News analysis: Young people have been more accepting of auto-enrolment than their older colleagues, official data have shown, but industry figures have warned against complacency over retirement saving.

Numbers from the Department for Work and Pensions indicate under-30s have given the best reception of AE in the workplace, with just 8 per cent of young people opting out of workplace pensions compared with a 9 per cent average overall.

In May, the National Association of Pension Funds reportedemployees of its member organisations that were too young to be auto-enrolled were the most notable group opting in

At such an early stage, it is unclear whether these trends are likely to continue, with many employers yet to break down their AE success rates by age group.

Morrisons had a positive response from young employees, with a “significant number” of 20 to 21-year-olds voluntarily joining the scheme, according to Graham Sutch, head of pensions at the supermarket chain.

“I would expect the opt-out rate to fall, as those newly auto-enrolled into the scheme will primarily be new colleagues,” added Sutch. “The next big intake will be the reassessment date in October 2015.”

Analysis by Nest has found that despite some people currently contributing as little as 1 per cent of their income into the scheme, 67 per cent of employees now feel they can stop worrying that they have not done anything about their retirement.

Neil Latham, principal at Punter Southall, said simply joining a scheme is not enough to secure one’s future. “So you’re in the pension scheme and it’s only 1 per cent and you think, ‘Oh great, my life is sorted!’. But of course that’s nonsense; 1 per cent is nothing. You need to pay 15 per cent into [an] arrangement,” he said.

“Young people have much more immediate and pressing priorities; when the cost becomes significant that’s the real test.”

Once AE is fully rolled out, combined contribution rates will be a minimum of 8 per cent.

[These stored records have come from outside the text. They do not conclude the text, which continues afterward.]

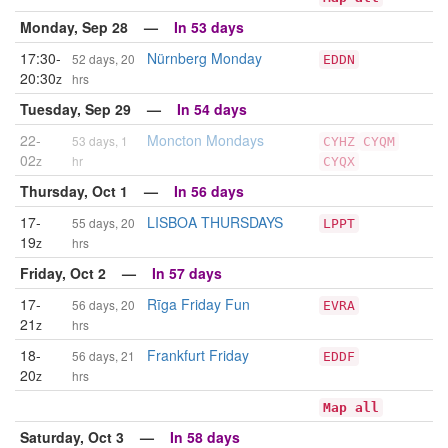
Monday, Sep 28 —
In 53 days
17:30-
Nürnberg Monday
52 days, 20
EDDN
20:30
z
hrs
Tuesday, Sep 29 —
In 54 days
22-
Moncton Mondays
53 days, 1
CYHZ
CYQM
02
z
hr
CYQX
Thursday, Oct 1 —
In 56 days
17-
LISBOA THURSDAYS
55 days, 20
LPPT
19
z
hrs
Friday, Oct 2 —
In 57 days
17-
Rīga Friday Fun
56 days, 20
EVRA
21
z
hrs
18-
Frankfurt Friday
56 days, 21
EDDF
20
z
hrs
Map all
Saturday, Oct 3 —
In 58 days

Government research has acknowledged the 8 per cent default contribution rate would only be sufficient, when combined with the state pension, to achieve a replacement rate of about 45 per cent for the average earner.

That is more than 20 per cent lower than the recommended replacement rate of two-thirds of income. “Auto-enrolment helps, but it was always meant to be part of the solution rather than closing the entire gap,” the report states.

Malcolm McLean, consultant at Barnett Waddingham, predicted disappointment. “We are going to have people retiring and throwing their hands up at the level of pensions they get before any attempt is made to meaningfully increase the pensions resulting from this.

“It’s almost deliberate policy not to emphasise the consequences or the outputs from these pension plans and I can see the reason for doing that.”

At present, the government is trying to change people’s habits, he added, and raising contribution rates too much would scare workers away.